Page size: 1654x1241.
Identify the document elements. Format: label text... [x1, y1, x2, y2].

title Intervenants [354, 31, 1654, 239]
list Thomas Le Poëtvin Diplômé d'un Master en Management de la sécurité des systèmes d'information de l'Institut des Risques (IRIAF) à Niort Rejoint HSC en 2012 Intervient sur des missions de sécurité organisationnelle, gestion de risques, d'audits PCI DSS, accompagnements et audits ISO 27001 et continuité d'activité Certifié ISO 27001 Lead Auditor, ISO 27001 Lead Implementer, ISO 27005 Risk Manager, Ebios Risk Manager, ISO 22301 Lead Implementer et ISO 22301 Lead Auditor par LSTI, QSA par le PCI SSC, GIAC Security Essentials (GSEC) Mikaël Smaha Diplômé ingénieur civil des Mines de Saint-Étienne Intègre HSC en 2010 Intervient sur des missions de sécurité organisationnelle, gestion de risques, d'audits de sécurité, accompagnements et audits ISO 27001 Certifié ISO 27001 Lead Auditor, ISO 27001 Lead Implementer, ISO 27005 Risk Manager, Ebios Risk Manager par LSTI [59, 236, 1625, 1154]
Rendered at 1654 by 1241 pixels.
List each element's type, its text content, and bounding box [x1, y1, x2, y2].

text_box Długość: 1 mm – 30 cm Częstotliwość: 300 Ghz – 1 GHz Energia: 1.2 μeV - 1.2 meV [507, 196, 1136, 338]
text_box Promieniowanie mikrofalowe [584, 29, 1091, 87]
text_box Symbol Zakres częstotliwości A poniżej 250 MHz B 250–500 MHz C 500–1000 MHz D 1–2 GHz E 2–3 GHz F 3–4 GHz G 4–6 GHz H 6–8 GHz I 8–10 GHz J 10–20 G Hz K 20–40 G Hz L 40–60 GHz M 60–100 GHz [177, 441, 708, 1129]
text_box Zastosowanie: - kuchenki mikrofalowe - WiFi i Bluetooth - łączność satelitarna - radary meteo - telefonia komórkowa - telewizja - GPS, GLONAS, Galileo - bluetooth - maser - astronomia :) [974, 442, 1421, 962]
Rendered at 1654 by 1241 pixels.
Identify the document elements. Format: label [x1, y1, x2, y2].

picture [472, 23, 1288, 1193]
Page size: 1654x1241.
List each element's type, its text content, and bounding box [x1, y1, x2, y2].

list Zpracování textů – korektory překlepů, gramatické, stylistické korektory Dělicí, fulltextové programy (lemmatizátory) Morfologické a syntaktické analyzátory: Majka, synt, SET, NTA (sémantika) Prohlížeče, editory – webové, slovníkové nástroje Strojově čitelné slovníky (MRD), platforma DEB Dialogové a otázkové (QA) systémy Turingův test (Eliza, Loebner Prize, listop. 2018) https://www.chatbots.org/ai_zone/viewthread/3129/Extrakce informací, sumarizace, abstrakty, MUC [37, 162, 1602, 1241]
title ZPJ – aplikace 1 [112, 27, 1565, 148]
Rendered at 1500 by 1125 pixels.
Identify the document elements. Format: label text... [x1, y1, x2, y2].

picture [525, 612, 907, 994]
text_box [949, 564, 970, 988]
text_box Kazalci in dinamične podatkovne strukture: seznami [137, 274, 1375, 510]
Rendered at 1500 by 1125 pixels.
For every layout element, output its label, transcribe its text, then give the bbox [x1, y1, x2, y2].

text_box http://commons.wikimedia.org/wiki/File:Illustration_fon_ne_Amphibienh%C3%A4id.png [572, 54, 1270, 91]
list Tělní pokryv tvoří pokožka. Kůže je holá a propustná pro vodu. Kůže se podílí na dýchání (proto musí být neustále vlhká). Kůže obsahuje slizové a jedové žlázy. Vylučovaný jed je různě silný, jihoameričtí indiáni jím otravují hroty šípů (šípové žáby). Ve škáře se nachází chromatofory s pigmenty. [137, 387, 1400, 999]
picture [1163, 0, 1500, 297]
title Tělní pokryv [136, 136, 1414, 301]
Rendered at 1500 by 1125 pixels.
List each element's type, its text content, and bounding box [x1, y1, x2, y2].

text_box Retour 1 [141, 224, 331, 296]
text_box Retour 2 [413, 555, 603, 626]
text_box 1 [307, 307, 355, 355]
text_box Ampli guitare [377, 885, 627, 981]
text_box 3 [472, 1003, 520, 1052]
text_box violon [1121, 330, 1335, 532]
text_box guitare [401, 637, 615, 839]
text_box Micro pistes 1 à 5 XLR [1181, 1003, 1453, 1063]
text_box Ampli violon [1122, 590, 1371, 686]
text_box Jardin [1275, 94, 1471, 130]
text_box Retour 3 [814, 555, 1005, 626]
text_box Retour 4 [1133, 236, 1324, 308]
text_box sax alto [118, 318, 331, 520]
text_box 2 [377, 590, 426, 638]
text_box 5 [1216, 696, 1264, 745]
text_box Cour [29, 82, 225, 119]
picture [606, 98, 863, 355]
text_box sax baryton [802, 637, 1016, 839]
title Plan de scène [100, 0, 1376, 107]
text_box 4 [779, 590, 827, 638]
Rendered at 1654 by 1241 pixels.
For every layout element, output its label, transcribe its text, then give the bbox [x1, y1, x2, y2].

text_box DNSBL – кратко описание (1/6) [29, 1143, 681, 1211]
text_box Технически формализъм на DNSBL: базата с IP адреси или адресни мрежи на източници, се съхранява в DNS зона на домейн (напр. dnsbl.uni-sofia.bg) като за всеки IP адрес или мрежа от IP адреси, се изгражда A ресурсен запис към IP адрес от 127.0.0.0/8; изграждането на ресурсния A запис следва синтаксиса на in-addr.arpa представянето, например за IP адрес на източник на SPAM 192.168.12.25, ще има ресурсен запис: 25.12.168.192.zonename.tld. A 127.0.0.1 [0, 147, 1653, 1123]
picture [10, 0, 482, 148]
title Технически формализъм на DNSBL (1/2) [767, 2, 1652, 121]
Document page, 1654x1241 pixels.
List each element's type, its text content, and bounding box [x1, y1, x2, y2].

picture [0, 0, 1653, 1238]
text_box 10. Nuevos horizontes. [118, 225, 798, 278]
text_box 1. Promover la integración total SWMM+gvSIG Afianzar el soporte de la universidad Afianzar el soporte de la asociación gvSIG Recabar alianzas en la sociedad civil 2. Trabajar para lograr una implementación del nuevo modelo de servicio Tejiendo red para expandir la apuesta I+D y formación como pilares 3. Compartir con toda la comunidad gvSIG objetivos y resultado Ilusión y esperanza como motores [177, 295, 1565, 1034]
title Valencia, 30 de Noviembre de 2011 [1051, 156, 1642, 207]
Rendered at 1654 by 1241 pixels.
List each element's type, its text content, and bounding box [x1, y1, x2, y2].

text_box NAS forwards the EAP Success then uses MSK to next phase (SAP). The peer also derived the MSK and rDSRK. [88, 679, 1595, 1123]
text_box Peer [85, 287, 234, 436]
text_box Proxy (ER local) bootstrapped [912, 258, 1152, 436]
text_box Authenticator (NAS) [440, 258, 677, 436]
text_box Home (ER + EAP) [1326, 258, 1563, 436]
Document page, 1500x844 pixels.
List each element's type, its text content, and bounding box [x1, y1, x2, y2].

:::

#### WORK REQUIRED
Copy the lines verbatim from the start of the items through the line containing "title Intervenants [354, 31, 1654, 239]", including that line.

#### SOLUTION TO THE EXERCISE
Page size: 1654x1241.
Identify the document elements. Format: label text... [x1, y1, x2, y2].

title Intervenants [354, 31, 1654, 239]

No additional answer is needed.